4 thoughts on “Toulouse-Lautrec’s Au Moulin Rouge

  1. holy shit what a great post!

    if i wasn’t so lazy i could probably posit that “surfaces vs. interiority” is what good fiction–or good writing for that matter–is all about. it certainly fascinates me.

    a really good story, or flash, or poem, plays with surface, the tactile, while shifting something beneath it, something in our consciousness–maybe a little out of grasp. it pushes us to figure out what we’re thinking, what we see, what we hear and feel.

    someone can argue with me here, and i’d honestly welcome it. i’d like to talk through these things: how does surface help or hinder communication? at what point does interiority become surface? what about transparency, or when interiority is “worn” as surface?

    i thought about these things a lot when i was reading joyce’s a portrat of the artist as a young man. his writing blends the interior with the exterior in a way that, in my opinion, has never been equaled. think about stephen’s ruminations on hell during the church sermon, his visions of fire and brimstone and eternity coupled with the place of the church itself, the voice of the priest, the five senses.

    1. I like this a lot:

      “a really good story, or flash, or poem, plays with surface, the tactile, while shifting something beneath it, something in our consciousness–maybe a little out of grasp. it pushes us to figure out what we’re thinking, what we see, what we hear and feel.”

      It feels specific enough to resonate w/o totally mystifying, but open enough not to constrict.

  2. I’ve been meaning to read this post since I saw it go up. Thanks for offering so generous a read of the painting, Tim. I was just at the Art Institute last week, but I didn’t step over to this wing (I was more in the new Modern section). But I’ll swing by sometime over the holiday and take a closer look.

    Have you written any fiction inspired by this painting? Or any other paintings? For a while now I’ve been meaning to write a story about Joan Miró. I was looking at his paintings and found myself impressed by how much stuff he managed to stick to his canvasses (besides paint). So I wanted to write a story in which I travel back in time and spend an afternoon with the guy, suggesting various things that can be stuck to a canvass. Whenever it won’t stay, I travel into the future and bring him more advanced adhesives.

    As for surface vs. interior, Scott McCloud points out how a common (or not unusual) technique in making comics is to write one thing but draw another.
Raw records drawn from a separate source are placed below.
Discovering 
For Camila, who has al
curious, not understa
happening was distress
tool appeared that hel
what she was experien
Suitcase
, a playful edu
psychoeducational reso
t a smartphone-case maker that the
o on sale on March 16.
The example he gives in “Understanding Comics” is a drawing of a bank robbery in process. The text caption reads something like: “After college, I pursued a career in finance.”
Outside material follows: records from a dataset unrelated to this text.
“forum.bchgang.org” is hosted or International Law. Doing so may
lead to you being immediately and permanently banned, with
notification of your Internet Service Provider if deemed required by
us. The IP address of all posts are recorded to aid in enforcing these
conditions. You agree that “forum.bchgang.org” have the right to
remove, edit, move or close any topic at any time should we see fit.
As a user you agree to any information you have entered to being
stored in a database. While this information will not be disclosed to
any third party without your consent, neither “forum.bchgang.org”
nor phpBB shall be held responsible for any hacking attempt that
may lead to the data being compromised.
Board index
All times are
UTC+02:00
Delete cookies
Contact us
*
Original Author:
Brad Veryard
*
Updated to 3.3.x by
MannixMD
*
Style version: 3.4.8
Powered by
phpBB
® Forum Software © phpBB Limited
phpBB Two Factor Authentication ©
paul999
    I’ve been wondering for a while now how a fiction writer can do something like this.

    Which reminded me of a novel a friend once told me about, although I don’t know its title. He recited one line to me:

    “Hello,” he lied.

    Does anyone know what book that is? Or have ideas as to other ways that surface/interior can be fiddled with in prose?

  3. I understand that Lautrec is the short man wearing the bowler beside the taller man wearing a top hat on the far side of the room. Also that Jane Avril gave him syphlis, from which he died, which might account for his being in an assylum. I have read that May Milton was a singer, and a dancer. Part of the painting was once cut off, cutting out May Milton and the blank space at the bottom of the painting.